Legacy applications are still very much in the mix for most organizations, although they are hidden behind better web interfaces or safely tucked away in the back-end areas. The challenge with legacy applications is that many were never initially instrumented for remote monitoring and management.

The relative opacity of legacy applications dictates less direct approaches to understanding application behavior. One approach pioneered by BMC Software was to treat an application as a black box and observe behavior indirectly. BMC Software started to instrument mainframe applications by observing their effects on system logs, disc system activity, and memory usage, among other factors. BMC uses experience to make an educated guess about the application's behavior, based on inferences derived from analysis of those factors that could be monitored.

Geodesic Systems offers a more direct approach to instrumenting applications with their Geodesic TraceBack tool. They actually embed instrumentation during the application build process. Instrumentation is incorporated into the application code at compile time, and it records application behavior at such a fine level of detail that application errors can be pinpointed to a specific line of code.

End-User Measurements

For end-user measurements, passive and active collectors are placed near concentrations of customers or at key infrastructure locations. They interact with the web applications and carry out normal transactions. They measure the end-to-end performance of the application from various sites. Almost all measurement system vendors, such as Computer Associates, Tivoli, and HP, offer tools for running synthetic transactions or for passively observing an end user.

Measurement services are also available from companies such as Keynote Systems and Mercury Interactive. Keynote Systems is the largest supplier, with over 1500 active measurement collectors at over 100 locations on all the major Internet backbones worldwide. They run synthetic web transactions over high bandwidth, dial-up, and wireless links, and they can also pull streaming media and evaluate the end-user experience. Use of measurement service suppliers makes the most sense when your customers are dispersed over the Internet or when you need a disinterested third party to provide your SLA metrics.

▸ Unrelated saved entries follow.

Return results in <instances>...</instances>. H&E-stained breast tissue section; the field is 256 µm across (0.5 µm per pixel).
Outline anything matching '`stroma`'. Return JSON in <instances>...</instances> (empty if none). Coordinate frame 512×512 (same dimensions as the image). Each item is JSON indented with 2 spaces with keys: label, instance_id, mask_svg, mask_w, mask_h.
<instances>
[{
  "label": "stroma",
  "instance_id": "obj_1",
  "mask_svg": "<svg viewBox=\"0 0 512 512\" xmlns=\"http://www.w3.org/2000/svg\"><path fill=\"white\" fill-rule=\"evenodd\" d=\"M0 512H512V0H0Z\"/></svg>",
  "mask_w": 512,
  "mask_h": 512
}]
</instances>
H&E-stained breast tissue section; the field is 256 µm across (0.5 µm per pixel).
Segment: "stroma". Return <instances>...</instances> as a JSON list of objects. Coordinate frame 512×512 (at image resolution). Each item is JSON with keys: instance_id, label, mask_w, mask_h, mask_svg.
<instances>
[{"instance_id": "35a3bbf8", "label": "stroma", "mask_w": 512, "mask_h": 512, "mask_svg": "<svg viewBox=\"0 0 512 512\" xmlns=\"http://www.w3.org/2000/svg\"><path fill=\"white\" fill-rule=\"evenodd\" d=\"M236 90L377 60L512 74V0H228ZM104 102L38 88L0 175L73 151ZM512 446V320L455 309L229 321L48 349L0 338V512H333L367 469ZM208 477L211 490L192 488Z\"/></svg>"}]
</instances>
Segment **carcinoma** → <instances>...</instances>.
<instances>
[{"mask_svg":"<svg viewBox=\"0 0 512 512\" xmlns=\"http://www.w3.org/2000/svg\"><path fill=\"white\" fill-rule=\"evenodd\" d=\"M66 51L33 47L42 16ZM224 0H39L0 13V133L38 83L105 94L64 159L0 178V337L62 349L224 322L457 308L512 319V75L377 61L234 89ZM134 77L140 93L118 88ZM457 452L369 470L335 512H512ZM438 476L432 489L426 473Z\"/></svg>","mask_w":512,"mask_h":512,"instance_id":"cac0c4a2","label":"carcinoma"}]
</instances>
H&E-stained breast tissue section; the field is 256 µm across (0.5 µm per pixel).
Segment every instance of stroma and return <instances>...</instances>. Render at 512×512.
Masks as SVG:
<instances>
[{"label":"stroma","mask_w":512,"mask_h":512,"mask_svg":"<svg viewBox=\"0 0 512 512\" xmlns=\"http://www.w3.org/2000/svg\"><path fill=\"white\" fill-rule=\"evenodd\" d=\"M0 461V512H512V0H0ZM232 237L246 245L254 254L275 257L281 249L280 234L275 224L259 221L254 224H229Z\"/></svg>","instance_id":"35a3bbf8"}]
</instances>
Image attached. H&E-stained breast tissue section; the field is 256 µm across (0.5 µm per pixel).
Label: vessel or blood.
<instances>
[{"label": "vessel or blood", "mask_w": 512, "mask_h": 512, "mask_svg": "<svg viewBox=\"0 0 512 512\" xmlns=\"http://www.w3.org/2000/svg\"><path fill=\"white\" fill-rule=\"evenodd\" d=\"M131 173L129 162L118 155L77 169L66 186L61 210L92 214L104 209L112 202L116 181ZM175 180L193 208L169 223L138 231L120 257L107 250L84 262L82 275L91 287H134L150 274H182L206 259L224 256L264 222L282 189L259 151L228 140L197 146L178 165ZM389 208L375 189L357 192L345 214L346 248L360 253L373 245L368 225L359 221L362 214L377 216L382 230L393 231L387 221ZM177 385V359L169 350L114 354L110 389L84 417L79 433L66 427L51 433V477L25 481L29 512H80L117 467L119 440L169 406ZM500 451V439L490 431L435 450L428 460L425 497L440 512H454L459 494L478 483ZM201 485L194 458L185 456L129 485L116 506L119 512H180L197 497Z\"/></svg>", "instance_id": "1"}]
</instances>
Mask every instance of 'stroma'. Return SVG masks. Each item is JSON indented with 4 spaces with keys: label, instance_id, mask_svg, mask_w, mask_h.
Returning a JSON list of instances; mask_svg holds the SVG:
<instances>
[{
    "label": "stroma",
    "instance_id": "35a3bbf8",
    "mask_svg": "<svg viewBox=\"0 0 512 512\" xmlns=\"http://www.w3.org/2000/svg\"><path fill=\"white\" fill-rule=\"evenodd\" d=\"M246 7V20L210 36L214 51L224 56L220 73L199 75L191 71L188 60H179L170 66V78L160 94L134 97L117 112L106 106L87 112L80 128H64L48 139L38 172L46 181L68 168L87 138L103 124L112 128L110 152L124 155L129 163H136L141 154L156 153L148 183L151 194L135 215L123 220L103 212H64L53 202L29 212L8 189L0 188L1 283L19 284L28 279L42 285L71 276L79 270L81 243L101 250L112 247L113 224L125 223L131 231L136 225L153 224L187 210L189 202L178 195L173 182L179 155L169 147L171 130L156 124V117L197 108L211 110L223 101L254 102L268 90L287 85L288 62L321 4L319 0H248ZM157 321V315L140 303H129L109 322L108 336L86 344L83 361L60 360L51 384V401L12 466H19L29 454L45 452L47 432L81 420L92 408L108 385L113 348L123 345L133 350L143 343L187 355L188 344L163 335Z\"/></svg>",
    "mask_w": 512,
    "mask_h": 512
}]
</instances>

It's important to measure accurately when you want to evaluate the end-user experience. As mentioned, emulation of dial-up user experiences by using restricted-bandwidth devices fails miserably because of the impact of a real modem's hardware compression feature. A study in the Proceedings of the 27th Annual Conference of the Computer Measurement Group showed inaccuracies as high as 45 percent when using restricted-bandwidth emulation instead of real dial-up modem measurements.

Similarly, use of emulated browsers instead of the actual Microsoft Internet Explorer (IE), for example, can result in misleading page download times due to differences in the browser's handling of parallel connections and other functions. If full-page download times or transaction times aren't important, browser emulations are acceptable for fetching the first HTML file in a web page. Crucial measurements, such as DNS lookup time, TCP connect time (an excellent measure of round-trip network delay), and the time to obtain the first packet of a file (which may indicate growth in the server's backlog queue) are all obtainable from an emulated browser. However, more sophisticated measures, such as the total time to obtain the page, should use a real browser, not a simplistic emulation. That's because a real browser pulls images in parallel, uses plug-ins, and has other behaviors that simplistic emulators do not match. Especially when part of the page is being delivered by caches and third-party servers (ad servers, stock price servers, and content distribution networks), end-user measurement by a simple emulator is not satisfactory.

Caches and other memories of previous measurements must also be discarded before the start of each new transaction cycle. This prevents misleading reuse of previously retrieved files.